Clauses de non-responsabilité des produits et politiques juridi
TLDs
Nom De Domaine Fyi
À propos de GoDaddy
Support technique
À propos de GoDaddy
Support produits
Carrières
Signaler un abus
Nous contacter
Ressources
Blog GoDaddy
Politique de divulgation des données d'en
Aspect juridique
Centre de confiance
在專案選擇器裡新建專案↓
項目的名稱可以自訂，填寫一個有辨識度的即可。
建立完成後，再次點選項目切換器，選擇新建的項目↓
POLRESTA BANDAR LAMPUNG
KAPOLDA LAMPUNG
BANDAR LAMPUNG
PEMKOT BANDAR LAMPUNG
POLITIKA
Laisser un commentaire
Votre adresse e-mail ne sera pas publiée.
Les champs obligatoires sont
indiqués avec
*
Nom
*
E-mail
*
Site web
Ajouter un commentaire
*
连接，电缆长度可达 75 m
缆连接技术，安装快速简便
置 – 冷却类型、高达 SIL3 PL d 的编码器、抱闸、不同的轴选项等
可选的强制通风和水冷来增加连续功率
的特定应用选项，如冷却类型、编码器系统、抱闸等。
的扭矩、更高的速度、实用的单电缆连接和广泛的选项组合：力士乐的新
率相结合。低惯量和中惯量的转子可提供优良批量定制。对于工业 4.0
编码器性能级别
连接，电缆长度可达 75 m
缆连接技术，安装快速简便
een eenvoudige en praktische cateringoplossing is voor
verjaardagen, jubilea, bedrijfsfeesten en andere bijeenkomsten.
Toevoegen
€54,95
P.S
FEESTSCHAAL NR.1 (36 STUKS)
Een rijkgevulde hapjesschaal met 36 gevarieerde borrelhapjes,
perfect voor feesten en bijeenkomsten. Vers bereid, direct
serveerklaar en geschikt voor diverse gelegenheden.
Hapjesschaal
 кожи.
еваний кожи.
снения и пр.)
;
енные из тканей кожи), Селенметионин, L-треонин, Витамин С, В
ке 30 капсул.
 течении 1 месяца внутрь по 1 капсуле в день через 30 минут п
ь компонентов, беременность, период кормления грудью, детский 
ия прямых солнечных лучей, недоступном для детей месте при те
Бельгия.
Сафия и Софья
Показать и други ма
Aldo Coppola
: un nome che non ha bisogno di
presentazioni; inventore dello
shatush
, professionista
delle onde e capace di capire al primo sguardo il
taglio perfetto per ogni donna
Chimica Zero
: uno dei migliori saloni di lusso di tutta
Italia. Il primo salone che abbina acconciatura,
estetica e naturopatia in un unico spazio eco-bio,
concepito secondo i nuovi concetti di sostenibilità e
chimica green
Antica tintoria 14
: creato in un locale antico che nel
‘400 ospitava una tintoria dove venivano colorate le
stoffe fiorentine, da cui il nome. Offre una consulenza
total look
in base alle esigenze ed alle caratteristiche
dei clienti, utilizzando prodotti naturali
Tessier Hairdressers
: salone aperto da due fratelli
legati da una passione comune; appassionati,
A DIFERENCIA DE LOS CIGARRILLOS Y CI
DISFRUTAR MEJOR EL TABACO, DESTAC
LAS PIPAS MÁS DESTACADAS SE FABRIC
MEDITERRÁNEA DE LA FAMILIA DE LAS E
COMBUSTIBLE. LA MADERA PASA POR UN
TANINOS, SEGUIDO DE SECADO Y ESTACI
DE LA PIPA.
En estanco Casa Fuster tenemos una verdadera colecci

--

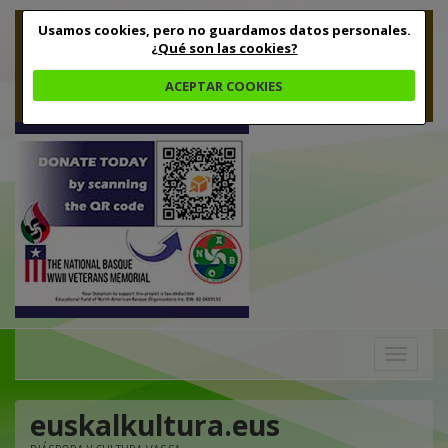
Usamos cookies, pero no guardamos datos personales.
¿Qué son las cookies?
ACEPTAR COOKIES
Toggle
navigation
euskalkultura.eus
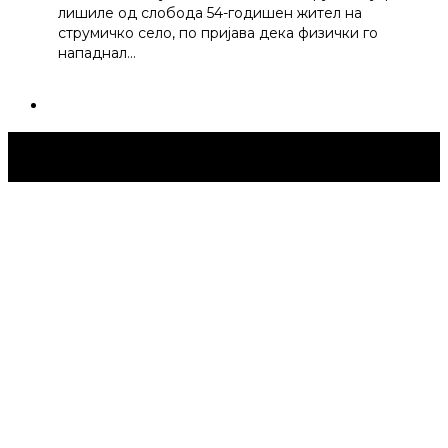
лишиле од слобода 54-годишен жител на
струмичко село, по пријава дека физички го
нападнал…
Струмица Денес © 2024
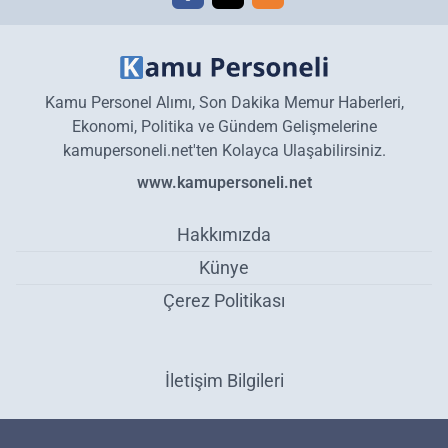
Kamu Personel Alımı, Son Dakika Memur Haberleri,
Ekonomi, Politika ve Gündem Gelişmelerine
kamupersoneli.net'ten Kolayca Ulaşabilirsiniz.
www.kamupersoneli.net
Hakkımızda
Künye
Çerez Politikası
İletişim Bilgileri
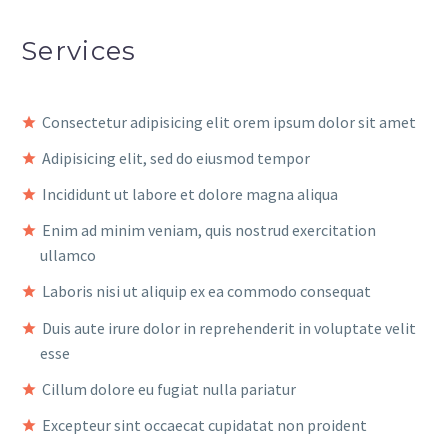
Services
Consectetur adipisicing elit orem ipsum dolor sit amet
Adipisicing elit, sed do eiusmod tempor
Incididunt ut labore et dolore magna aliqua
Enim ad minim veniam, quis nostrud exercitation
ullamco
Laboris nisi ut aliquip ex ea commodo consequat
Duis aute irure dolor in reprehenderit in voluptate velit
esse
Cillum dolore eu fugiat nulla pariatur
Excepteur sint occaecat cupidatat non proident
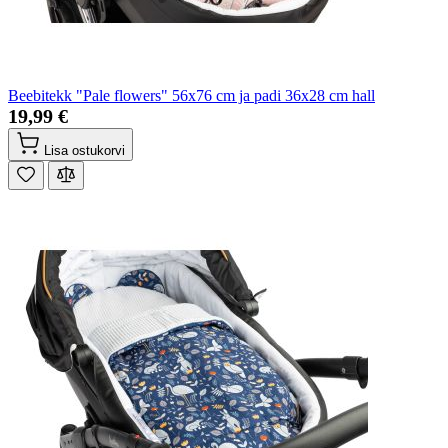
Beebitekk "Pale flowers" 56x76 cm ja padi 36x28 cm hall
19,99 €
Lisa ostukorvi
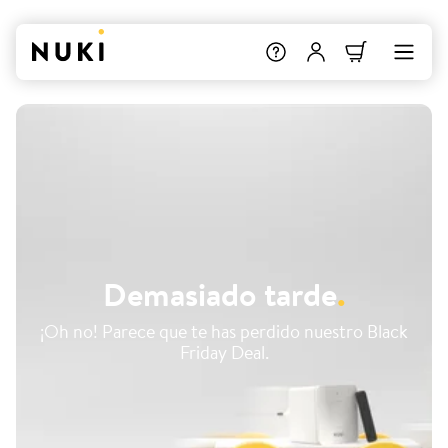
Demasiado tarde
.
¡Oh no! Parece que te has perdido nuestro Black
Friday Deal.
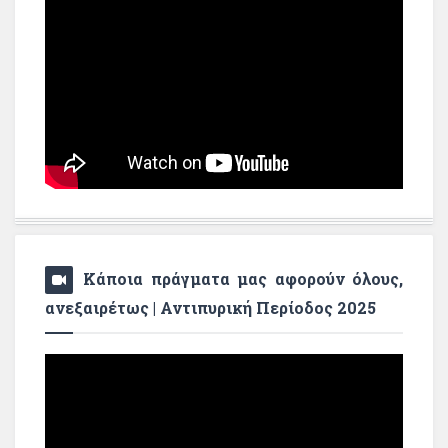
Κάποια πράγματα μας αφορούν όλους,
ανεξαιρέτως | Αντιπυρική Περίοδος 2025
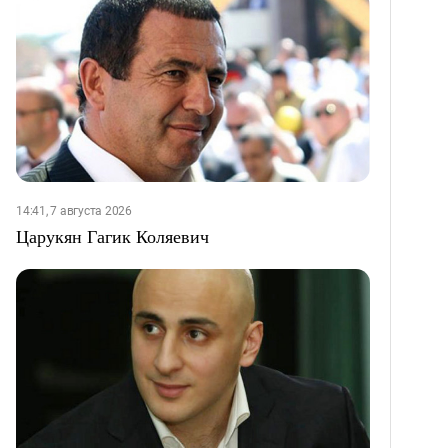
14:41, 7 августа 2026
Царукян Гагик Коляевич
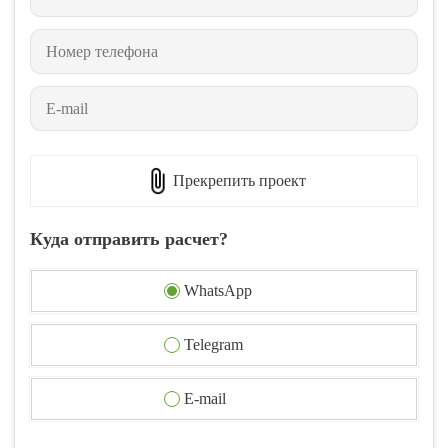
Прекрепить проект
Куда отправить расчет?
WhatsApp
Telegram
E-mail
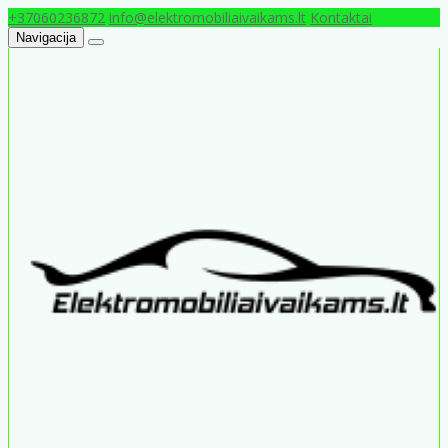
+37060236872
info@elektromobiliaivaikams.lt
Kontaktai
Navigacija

WHAT IS BEING ASKED ▸
In the records, count every line that includes "BANDAR" and give the count alone.

SOLUTION TO THE PROBLEM ▸
3